*** Selected text ***

C4W1 - Optional assignment 1 - back propagation

Are there any hints or discussion related to the Exercise 5 - conv_backward() optional programming section in the first assignment of Course 4 Week 1? I couldn’t find any. When I tried to implement the equations I get dimension mismatch errors.

Has anyone implemented dA, dW and db and can please share any hints on vector multiplication steps?

Thanks

They do actually write out all the formulas for you in the instructions. Maybe the one thing that could be a stumbling block would be to make sure you understand the notational conventions that Professor Ng uses for matrix multiplication. There are two types: dot product style and “elementwise”. Those are very different operations. If he uses * as the operator, then it means “elementwise”. If he means full matrix multiply, he just writes the operands adjacent with no explicit operator. Here’s a thread which discusses this point in a bit more detail.

If that’s not enough to help, then please show us the exception trace that you are getting.

Thanks for the reply. This is the code I currently have not very clear - how to implement those derivatives.

{moderator edit - solution code removed}

Output:

ValueError Traceback (most recent call last)
in
10
11 # Test conv_backward
—> 12 dA, dW, db = conv_backward(Z, cache_conv)
13
14 print(“dA_mean =”, np.mean(dA))

in conv_backward(dZ, cache)
111 # Update gradients for the window and the filter’s parameters using the code formulas given above
112 da_prev_pad[h,w, c] += np.dot(W[i,h,w,c], dZ[i, h, w, c])
→ 113 dW[i,:,:,c] += np.dot(a_slice[:,:,c], dZ[i, :,:, c])
114 db[i, h, w,c] += dZ[i, h, w, c]
115

<array_function internals> in dot(*args, **kwargs)

ValueError: shapes (2,2) and (4,4) not aligned: 2 (dim 1) != 4 (dim 0)

Please note that we’re not supposed to share solution code in a public way. I’ll reply here and then edit your post to remove the code. If we need to continue this code examination, we should switch to a private DM thread.

There are a number of mistakes:

You initialize the shapes of dA_prev, dW and db to all be the same, but those objects are not the same shapes. For example, the dimensions of dW and W are:

f x f x nC_{in} x nC_{out}

Where f is the filter size, nC_{in} is the number of channels in A_prev and nC_{out} is the number of output channels at the current layer.

It looks like you missed my point about the type of multiply that is used there. You have two invocations of np.dot in your logic, but there are literally no dot product multiplies in this logic. All the multiplies are “elementwise”. Did you read that thread that I linked above?

When you update da_prev_pad, you are slicing it incorrectly: the slicing should be the same as the slice you took of a_prev_pad a couple of lines above.

When you update dW, you slice dZ differently than you did the line before and on the line after. Why is that different?

Note when you slice dW and db as you are updating them, you are using i as the first index, but the W and b values do not have a “samples” dimension (see the dimensions of W that I gave above).

So the overall point here is that you really need to study the instructions that they are giving you in that section again carefully with the “*” notation in mind as well.

*** End of Selected text ***
*** Records provided ***

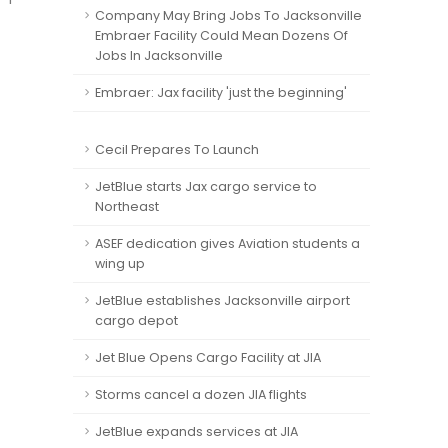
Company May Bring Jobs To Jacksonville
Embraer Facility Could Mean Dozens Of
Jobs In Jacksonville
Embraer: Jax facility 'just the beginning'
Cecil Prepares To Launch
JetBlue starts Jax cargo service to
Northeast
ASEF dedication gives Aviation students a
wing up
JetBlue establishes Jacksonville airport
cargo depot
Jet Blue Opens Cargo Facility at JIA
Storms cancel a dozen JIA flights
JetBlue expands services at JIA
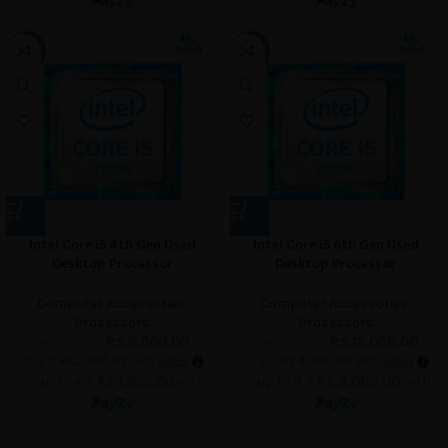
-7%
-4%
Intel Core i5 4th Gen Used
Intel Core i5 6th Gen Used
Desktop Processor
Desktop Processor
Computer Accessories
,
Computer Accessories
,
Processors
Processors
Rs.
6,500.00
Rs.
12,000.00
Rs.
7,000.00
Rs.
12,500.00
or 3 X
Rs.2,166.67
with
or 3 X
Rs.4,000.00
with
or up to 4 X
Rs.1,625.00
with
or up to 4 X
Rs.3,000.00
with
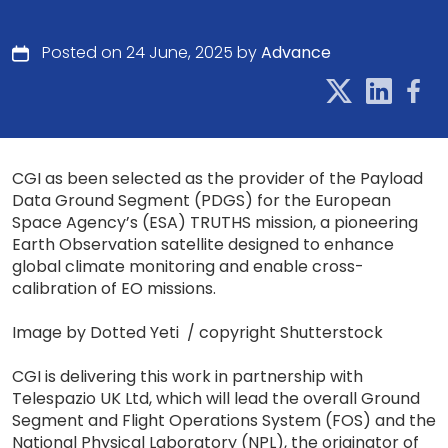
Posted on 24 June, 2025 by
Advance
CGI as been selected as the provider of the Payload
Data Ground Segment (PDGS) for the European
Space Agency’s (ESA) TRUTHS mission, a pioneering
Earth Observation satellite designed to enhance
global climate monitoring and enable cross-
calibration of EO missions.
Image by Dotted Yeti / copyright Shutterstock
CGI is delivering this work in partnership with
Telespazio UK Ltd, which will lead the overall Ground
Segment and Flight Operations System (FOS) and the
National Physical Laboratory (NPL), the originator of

*** End of Records provided ***
*** Records provided ***

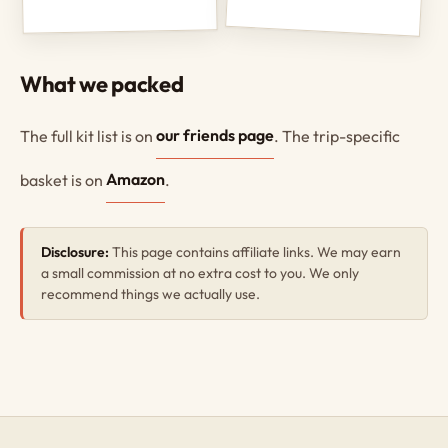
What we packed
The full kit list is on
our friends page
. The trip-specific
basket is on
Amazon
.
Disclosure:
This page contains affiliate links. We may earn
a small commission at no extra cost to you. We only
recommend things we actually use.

*** End of Records provided ***
*** Records provided ***

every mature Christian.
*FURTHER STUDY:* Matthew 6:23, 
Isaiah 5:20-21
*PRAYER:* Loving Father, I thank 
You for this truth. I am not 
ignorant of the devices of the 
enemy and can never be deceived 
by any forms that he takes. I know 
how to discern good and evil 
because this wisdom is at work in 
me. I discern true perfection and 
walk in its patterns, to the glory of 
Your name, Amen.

*** End of Records provided ***

» **Check your understanding**
1. Answer these from the forum thread on conv_backward:
(a) What operator does Professor Ng use to indicate elementwise multiplication?
(b) Which two shapes does the ValueError report as not aligned?
(c) What dimensions does the reply give for dW and W?
2. Echo the part of the first listing that opens with the line containing "Company May Bring Jobs To Jacksonville" and closes with the line containing "JetBlue expands services at JIA".

» **Answer list**
1.
(a) *
(b) (2,2) and (4,4)
(c) f x f x nC_{in} x nC_{out}

2.
Company May Bring Jobs To Jacksonville
Embraer Facility Could Mean Dozens Of
Jobs In Jacksonville
Embraer: Jax facility 'just the beginning'
Cecil Prepares To Launch
JetBlue starts Jax cargo service to
Northeast
ASEF dedication gives Aviation students a
wing up
JetBlue establishes Jacksonville airport
cargo depot
Jet Blue Opens Cargo Facility at JIA
Storms cancel a dozen JIA flights
JetBlue expands services at JIA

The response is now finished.